# START OF RECORDS FOR THIS EXERCISE

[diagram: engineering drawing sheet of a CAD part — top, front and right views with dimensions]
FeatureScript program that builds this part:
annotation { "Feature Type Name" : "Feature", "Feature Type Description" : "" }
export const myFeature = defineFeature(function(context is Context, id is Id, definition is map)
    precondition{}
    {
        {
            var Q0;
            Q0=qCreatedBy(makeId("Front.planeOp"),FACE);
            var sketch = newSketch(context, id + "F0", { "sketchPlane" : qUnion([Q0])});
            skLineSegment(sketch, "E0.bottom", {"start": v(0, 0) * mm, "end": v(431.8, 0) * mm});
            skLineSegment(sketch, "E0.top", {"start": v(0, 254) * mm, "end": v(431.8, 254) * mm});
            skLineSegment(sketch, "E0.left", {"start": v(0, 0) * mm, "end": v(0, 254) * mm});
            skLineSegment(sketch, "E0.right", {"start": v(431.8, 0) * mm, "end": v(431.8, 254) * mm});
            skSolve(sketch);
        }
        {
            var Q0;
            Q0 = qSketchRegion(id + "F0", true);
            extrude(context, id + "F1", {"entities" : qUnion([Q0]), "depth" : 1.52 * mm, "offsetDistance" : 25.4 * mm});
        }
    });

# END OF RECORDS FOR THIS EXERCISE
# START OF RECORDS FOR THIS EXERCISE

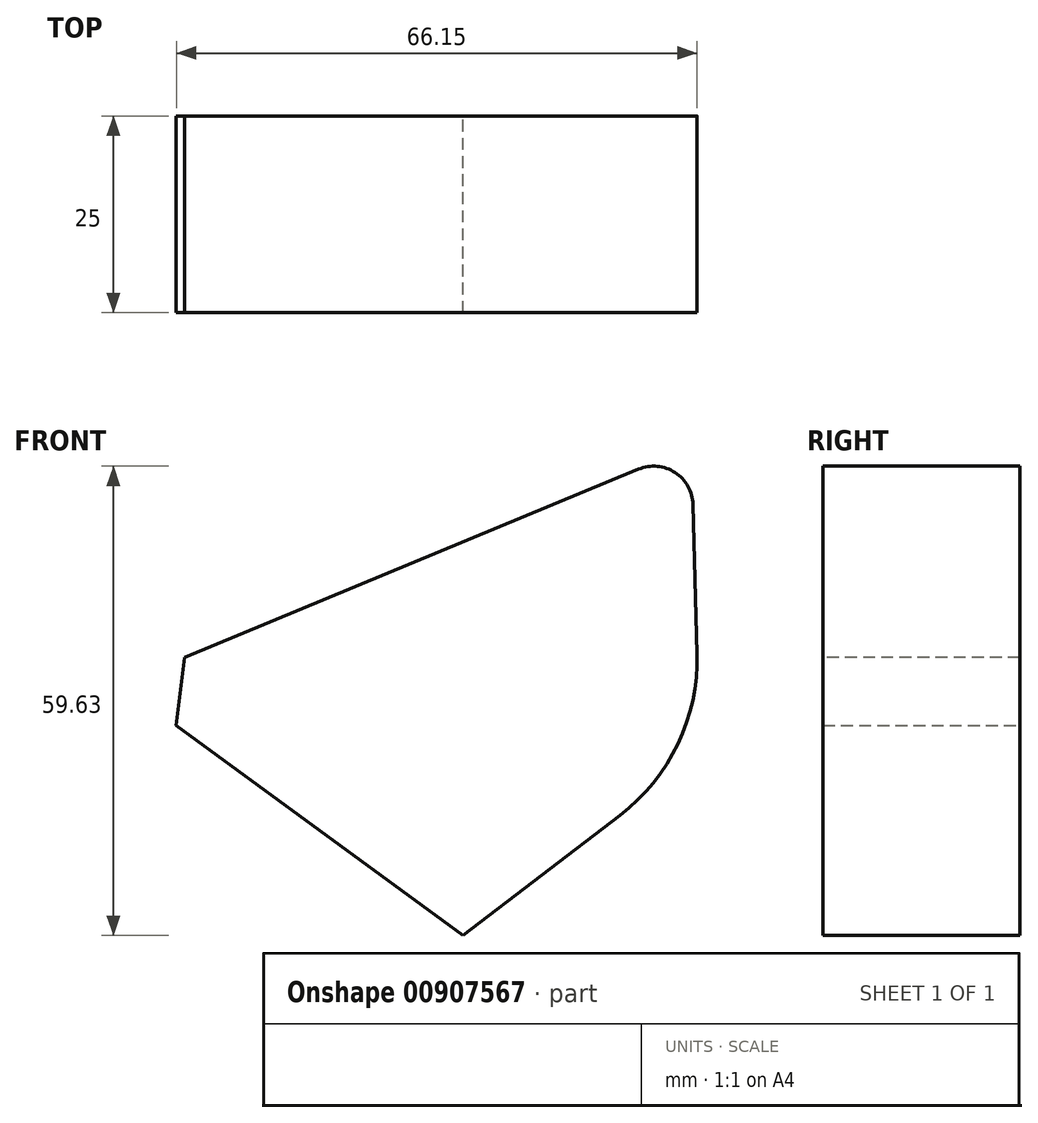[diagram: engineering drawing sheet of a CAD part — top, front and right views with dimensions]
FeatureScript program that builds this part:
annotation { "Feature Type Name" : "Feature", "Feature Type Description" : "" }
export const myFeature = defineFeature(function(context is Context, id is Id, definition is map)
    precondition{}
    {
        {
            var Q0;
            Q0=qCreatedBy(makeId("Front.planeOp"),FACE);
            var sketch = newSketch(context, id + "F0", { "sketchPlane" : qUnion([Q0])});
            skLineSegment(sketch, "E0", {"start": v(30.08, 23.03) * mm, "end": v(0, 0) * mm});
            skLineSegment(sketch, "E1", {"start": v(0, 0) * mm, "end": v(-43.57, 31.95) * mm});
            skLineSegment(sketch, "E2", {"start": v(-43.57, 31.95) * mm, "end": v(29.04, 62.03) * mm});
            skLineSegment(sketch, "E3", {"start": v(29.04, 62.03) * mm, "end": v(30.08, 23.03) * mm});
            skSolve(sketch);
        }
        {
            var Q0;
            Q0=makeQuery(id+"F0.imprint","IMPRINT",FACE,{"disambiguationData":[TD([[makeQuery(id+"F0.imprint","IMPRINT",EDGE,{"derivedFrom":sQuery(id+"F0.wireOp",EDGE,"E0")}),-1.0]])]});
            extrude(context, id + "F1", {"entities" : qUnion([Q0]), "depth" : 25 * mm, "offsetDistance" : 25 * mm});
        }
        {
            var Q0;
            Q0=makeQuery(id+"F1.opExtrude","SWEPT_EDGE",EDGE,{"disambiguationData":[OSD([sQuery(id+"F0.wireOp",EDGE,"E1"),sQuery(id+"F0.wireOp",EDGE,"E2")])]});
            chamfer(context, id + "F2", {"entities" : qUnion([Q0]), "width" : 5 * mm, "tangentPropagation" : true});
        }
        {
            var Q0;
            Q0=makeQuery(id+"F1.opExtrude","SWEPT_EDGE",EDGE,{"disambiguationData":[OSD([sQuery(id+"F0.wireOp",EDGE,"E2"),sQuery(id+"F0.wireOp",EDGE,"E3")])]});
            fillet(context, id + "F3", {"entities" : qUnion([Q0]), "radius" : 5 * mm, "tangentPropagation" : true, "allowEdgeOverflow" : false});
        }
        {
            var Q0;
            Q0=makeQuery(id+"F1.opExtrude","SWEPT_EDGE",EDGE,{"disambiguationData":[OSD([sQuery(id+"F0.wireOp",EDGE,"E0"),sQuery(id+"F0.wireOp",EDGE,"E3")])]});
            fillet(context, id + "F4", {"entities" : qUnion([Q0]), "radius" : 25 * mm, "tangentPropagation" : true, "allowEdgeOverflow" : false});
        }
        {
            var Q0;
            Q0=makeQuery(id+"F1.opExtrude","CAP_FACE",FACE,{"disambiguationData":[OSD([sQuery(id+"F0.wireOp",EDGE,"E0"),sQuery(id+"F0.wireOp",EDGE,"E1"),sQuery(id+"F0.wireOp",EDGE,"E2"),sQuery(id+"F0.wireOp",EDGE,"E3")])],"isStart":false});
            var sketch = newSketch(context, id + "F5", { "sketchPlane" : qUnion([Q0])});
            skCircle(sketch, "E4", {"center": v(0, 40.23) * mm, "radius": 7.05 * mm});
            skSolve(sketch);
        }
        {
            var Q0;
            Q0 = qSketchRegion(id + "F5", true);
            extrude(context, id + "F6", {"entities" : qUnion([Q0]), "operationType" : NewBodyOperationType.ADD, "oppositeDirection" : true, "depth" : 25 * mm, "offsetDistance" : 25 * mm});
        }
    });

# END OF RECORDS FOR THIS EXERCISE

[OBJECTIVE] Identify every line in the material above that contains the string "tangentPropagation", and copy each of those lines in full. Match the string with case counting.

[ANSWER TO THIS EXERCISE]
            chamfer(context, id + "F2", {"entities" : qUnion([Q0]), "width" : 5 * mm, "tangentPropagation" : true});
            fillet(context, id + "F3", {"entities" : qUnion([Q0]), "radius" : 5 * mm, "tangentPropagation" : true, "allowEdgeOverflow" : false});
            fillet(context, id + "F4", {"entities" : qUnion([Q0]), "radius" : 25 * mm, "tangentPropagation" : true, "allowEdgeOverflow" : false});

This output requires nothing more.